À l'heure où les gens cool d'aujourd'hui fantasment sur une décennie qu'ils n'ont pas connue et essaient de s'habiller comme moi il y a plus de 20 ans, je me suis dit qu'il fallait que je leur annonce une mauvaise nouvelle : non, la vie n'était pas aussi drôle, fun et colorée qu'un Tumblr de 2016. Ce n'était pas pire, ce n'était pas mieux. C'était différent.

Lorsqu'on ne s'ennuyait pas, voici comment on passait le temps il n'y a pas si longtemps.

LA MUSIQUE

Déjà, il faut savoir que la musique était à la base et au centre de tout. Moi j'écoutais du rock, du hard rock même. J'étais une « hardos » quoi.

Tout a commencé cet été 1991 lorsque mon cousin m'a filé le CD de Mama Said de Lenny Kravitz. De là j'ai fait le recoupement entre son cousin Slash, ce chevelu hyper sexy qui faisait la guitare sur l'album, et celui que je retrouvais dans les clips de Guns N'Roses sur MTV. Parce que tous les après-midi après l'école j'allais chez ma meilleure amie, on se préparait des croque-monsieur à la machine et on allait les avaler sur le canapé devant MTV.

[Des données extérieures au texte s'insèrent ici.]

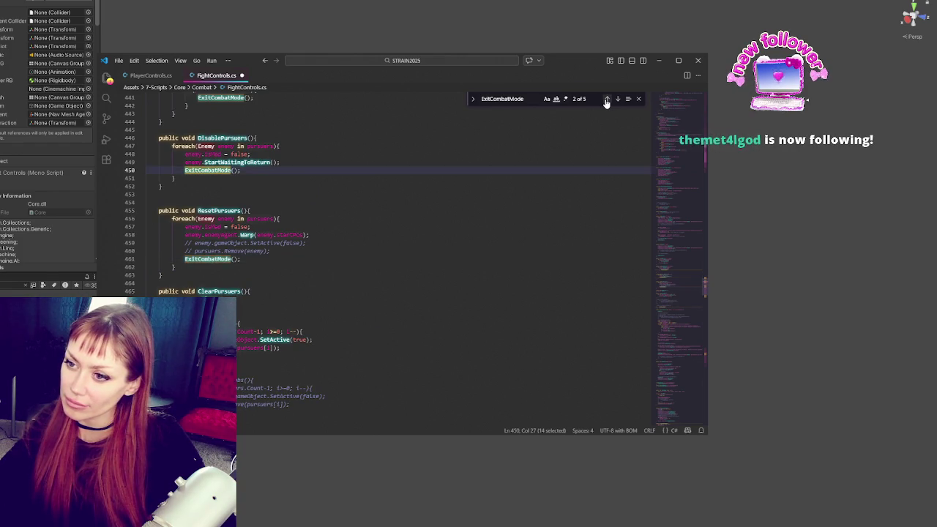
{"action": "left_click", "coordinate": [607, 100]}
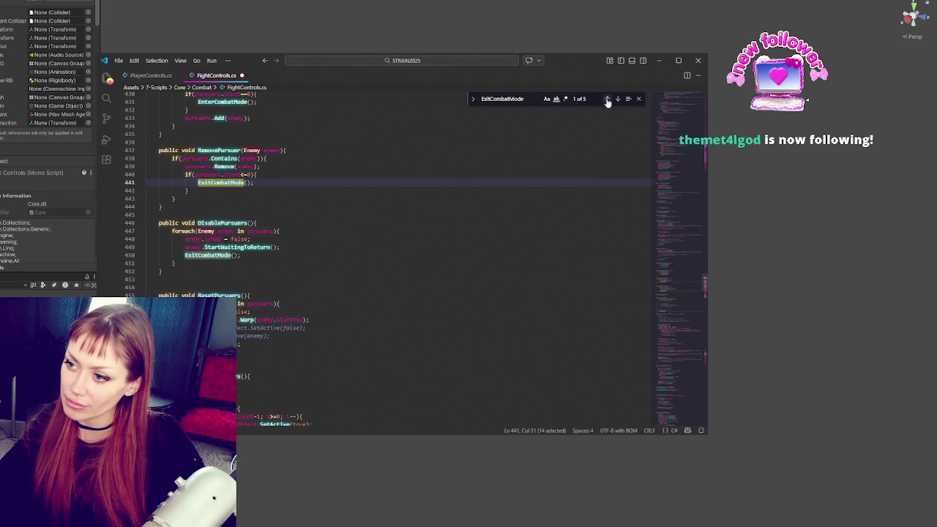
{"action": "left_click", "coordinate": [607, 99]}
{"action": "left_click", "coordinate": [606, 100]}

Les clips à la chaîne, Beavis and Butt-Head, Yo ! MTV Raps et Headbangers Ball alimentaient notre imaginaire. Autant de personnages assimilés et apprivoisés que nous mettions ensuite en scène dans nos jeux. Car je ne sais pas si c'est le cas de tout le monde, mais dans mes années 1990 à moi, on jouait encore aux Barbie à l'âge de 16 ans – bien sûr le plot avait un peu évolué depuis notre enfance.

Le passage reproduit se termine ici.